* [ASSIGNMENT]: Rewrite the items below, putting "Fish Festival" wherever "Fish Fest" appears and leaving everything else untouched.
+-------+
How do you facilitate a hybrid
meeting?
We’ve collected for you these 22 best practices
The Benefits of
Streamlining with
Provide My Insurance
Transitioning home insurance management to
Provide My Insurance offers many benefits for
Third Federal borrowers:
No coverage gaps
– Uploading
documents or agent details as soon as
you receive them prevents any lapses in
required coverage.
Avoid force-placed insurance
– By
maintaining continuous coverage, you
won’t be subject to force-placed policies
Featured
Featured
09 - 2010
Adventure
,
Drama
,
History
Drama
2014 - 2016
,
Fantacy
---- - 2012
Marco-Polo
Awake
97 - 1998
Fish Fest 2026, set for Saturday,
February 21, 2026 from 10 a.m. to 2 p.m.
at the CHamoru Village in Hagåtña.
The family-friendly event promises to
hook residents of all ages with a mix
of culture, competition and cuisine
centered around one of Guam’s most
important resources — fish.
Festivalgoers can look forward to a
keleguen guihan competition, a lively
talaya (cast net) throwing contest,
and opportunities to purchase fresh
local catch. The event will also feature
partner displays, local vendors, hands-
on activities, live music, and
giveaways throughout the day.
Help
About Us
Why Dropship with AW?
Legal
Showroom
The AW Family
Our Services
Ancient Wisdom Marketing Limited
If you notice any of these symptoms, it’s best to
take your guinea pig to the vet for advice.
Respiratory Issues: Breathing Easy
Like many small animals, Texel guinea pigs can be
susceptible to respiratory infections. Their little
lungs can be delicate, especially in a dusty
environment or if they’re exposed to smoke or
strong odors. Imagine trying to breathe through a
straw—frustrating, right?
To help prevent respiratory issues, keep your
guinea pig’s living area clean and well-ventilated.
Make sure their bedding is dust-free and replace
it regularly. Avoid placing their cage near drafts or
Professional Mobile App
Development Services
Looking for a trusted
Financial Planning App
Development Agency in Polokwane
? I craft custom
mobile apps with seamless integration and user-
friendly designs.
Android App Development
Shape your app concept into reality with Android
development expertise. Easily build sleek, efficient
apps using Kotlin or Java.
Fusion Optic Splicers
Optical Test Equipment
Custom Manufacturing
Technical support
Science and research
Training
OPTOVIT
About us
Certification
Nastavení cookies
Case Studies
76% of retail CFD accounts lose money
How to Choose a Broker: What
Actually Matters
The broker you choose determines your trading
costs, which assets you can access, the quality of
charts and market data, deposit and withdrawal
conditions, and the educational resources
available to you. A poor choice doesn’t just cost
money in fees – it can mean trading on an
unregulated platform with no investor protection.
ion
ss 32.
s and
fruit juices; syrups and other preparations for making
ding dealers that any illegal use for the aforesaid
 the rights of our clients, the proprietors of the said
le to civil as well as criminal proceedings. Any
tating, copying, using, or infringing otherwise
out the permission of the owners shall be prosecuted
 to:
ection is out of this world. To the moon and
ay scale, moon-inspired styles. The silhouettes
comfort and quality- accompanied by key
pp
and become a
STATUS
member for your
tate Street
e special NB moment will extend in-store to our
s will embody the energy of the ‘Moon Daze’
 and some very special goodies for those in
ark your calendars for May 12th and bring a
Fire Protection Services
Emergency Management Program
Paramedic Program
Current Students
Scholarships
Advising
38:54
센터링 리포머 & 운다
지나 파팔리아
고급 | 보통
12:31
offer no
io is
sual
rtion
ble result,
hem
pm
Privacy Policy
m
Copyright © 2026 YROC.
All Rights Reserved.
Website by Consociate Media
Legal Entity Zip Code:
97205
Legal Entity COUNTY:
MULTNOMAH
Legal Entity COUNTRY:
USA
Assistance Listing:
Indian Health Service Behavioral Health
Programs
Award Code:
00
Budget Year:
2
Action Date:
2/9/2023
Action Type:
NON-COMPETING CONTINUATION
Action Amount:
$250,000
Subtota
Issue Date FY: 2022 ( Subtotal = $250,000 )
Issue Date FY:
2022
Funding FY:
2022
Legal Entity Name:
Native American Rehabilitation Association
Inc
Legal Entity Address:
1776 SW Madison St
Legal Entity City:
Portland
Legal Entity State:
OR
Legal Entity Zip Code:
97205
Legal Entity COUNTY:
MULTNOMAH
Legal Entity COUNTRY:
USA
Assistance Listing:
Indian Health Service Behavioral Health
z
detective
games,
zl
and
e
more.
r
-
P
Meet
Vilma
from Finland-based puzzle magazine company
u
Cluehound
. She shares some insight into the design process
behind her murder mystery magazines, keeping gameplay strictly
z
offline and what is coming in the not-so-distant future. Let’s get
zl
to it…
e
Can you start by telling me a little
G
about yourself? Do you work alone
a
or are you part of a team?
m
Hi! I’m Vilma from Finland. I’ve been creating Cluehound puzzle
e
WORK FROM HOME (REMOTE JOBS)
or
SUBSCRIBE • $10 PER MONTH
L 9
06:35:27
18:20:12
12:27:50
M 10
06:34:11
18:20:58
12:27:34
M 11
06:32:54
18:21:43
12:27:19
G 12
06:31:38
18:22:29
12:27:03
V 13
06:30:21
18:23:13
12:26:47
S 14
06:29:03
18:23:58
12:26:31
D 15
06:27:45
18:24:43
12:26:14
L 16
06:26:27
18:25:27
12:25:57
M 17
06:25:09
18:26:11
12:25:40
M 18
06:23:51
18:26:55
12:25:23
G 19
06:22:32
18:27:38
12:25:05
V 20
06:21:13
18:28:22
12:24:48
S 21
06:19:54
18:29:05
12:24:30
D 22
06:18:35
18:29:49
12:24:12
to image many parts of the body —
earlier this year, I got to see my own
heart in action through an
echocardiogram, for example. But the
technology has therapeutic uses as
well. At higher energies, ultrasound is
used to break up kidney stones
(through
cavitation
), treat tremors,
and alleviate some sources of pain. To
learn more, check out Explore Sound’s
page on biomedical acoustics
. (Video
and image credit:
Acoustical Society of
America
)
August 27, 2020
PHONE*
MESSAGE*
+-------+
* [EXERCISE RESULT]:
How do you facilitate a hybrid
meeting?
We’ve collected for you these 22 best practices
The Benefits of
Streamlining with
Provide My Insurance
Transitioning home insurance management to
Provide My Insurance offers many benefits for
Third Federal borrowers:
No coverage gaps
– Uploading
documents or agent details as soon as
you receive them prevents any lapses in
required coverage.
Avoid force-placed insurance
– By
maintaining continuous coverage, you
won’t be subject to force-placed policies
Featured
Featured
09 - 2010
Adventure
,
Drama
,
History
Drama
2014 - 2016
,
Fantacy
---- - 2012
Marco-Polo
Awake
97 - 1998
Fish Festival 2026, set for Saturday,
February 21, 2026 from 10 a.m. to 2 p.m.
at the CHamoru Village in Hagåtña.
The family-friendly event promises to
hook residents of all ages with a mix
of culture, competition and cuisine
centered around one of Guam’s most
important resources — fish.
Festivalgoers can look forward to a
keleguen guihan competition, a lively
talaya (cast net) throwing contest,
and opportunities to purchase fresh
local catch. The event will also feature
partner displays, local vendors, hands-
on activities, live music, and
giveaways throughout the day.
Help
About Us
Why Dropship with AW?
Legal
Showroom
The AW Family
Our Services
Ancient Wisdom Marketing Limited
If you notice any of these symptoms, it’s best to
take your guinea pig to the vet for advice.
Respiratory Issues: Breathing Easy
Like many small animals, Texel guinea pigs can be
susceptible to respiratory infections. Their little
lungs can be delicate, especially in a dusty
environment or if they’re exposed to smoke or
strong odors. Imagine trying to breathe through a
straw—frustrating, right?
To help prevent respiratory issues, keep your
guinea pig’s living area clean and well-ventilated.
Make sure their bedding is dust-free and replace
it regularly. Avoid placing their cage near drafts or
Professional Mobile App
Development Services
Looking for a trusted
Financial Planning App
Development Agency in Polokwane
? I craft custom
mobile apps with seamless integration and user-
friendly designs.
Android App Development
Shape your app concept into reality with Android
development expertise. Easily build sleek, efficient
apps using Kotlin or Java.
Fusion Optic Splicers
Optical Test Equipment
Custom Manufacturing
Technical support
Science and research
Training
OPTOVIT
About us
Certification
Nastavení cookies
Case Studies
76% of retail CFD accounts lose money
How to Choose a Broker: What
Actually Matters
The broker you choose determines your trading
costs, which assets you can access, the quality of
charts and market data, deposit and withdrawal
conditions, and the educational resources
available to you. A poor choice doesn’t just cost
money in fees – it can mean trading on an
unregulated platform with no investor protection.
ion
ss 32.
s and
fruit juices; syrups and other preparations for making
ding dealers that any illegal use for the aforesaid
 the rights of our clients, the proprietors of the said
le to civil as well as criminal proceedings. Any
tating, copying, using, or infringing otherwise
out the permission of the owners shall be prosecuted
 to:
ection is out of this world. To the moon and
ay scale, moon-inspired styles. The silhouettes
comfort and quality- accompanied by key
pp
and become a
STATUS
member for your
tate Street
e special NB moment will extend in-store to our
s will embody the energy of the ‘Moon Daze’
 and some very special goodies for those in
ark your calendars for May 12th and bring a
Fire Protection Services
Emergency Management Program
Paramedic Program
Current Students
Scholarships
Advising
38:54
센터링 리포머 & 운다
지나 파팔리아
고급 | 보통
12:31
offer no
io is
sual
rtion
ble result,
hem
pm
Privacy Policy
m
Copyright © 2026 YROC.
All Rights Reserved.
Website by Consociate Media
Legal Entity Zip Code:
97205
Legal Entity COUNTY:
MULTNOMAH
Legal Entity COUNTRY:
USA
Assistance Listing:
Indian Health Service Behavioral Health
Programs
Award Code:
00
Budget Year:
2
Action Date:
2/9/2023
Action Type:
NON-COMPETING CONTINUATION
Action Amount:
$250,000
Subtota
Issue Date FY: 2022 ( Subtotal = $250,000 )
Issue Date FY:
2022
Funding FY:
2022
Legal Entity Name:
Native American Rehabilitation Association
Inc
Legal Entity Address:
1776 SW Madison St
Legal Entity City:
Portland
Legal Entity State:
OR
Legal Entity Zip Code:
97205
Legal Entity COUNTY:
MULTNOMAH
Legal Entity COUNTRY:
USA
Assistance Listing:
Indian Health Service Behavioral Health
z
detective
games,
zl
and
e
more.
r
-
P
Meet
Vilma
from Finland-based puzzle magazine company
u
Cluehound
. She shares some insight into the design process
behind her murder mystery magazines, keeping gameplay strictly
z
offline and what is coming in the not-so-distant future. Let’s get
zl
to it…
e
Can you start by telling me a little
G
about yourself? Do you work alone
a
or are you part of a team?
m
Hi! I’m Vilma from Finland. I’ve been creating Cluehound puzzle
e
WORK FROM HOME (REMOTE JOBS)
or
SUBSCRIBE • $10 PER MONTH
L 9
06:35:27
18:20:12
12:27:50
M 10
06:34:11
18:20:58
12:27:34
M 11
06:32:54
18:21:43
12:27:19
G 12
06:31:38
18:22:29
12:27:03
V 13
06:30:21
18:23:13
12:26:47
S 14
06:29:03
18:23:58
12:26:31
D 15
06:27:45
18:24:43
12:26:14
L 16
06:26:27
18:25:27
12:25:57
M 17
06:25:09
18:26:11
12:25:40
M 18
06:23:51
18:26:55
12:25:23
G 19
06:22:32
18:27:38
12:25:05
V 20
06:21:13
18:28:22
12:24:48
S 21
06:19:54
18:29:05
12:24:30
D 22
06:18:35
18:29:49
12:24:12
to image many parts of the body —
earlier this year, I got to see my own
heart in action through an
echocardiogram, for example. But the
technology has therapeutic uses as
well. At higher energies, ultrasound is
used to break up kidney stones
(through
cavitation
), treat tremors,
and alleviate some sources of pain. To
learn more, check out Explore Sound’s
page on biomedical acoustics
. (Video
and image credit:
Acoustical Society of
America
)
August 27, 2020
PHONE*
MESSAGE*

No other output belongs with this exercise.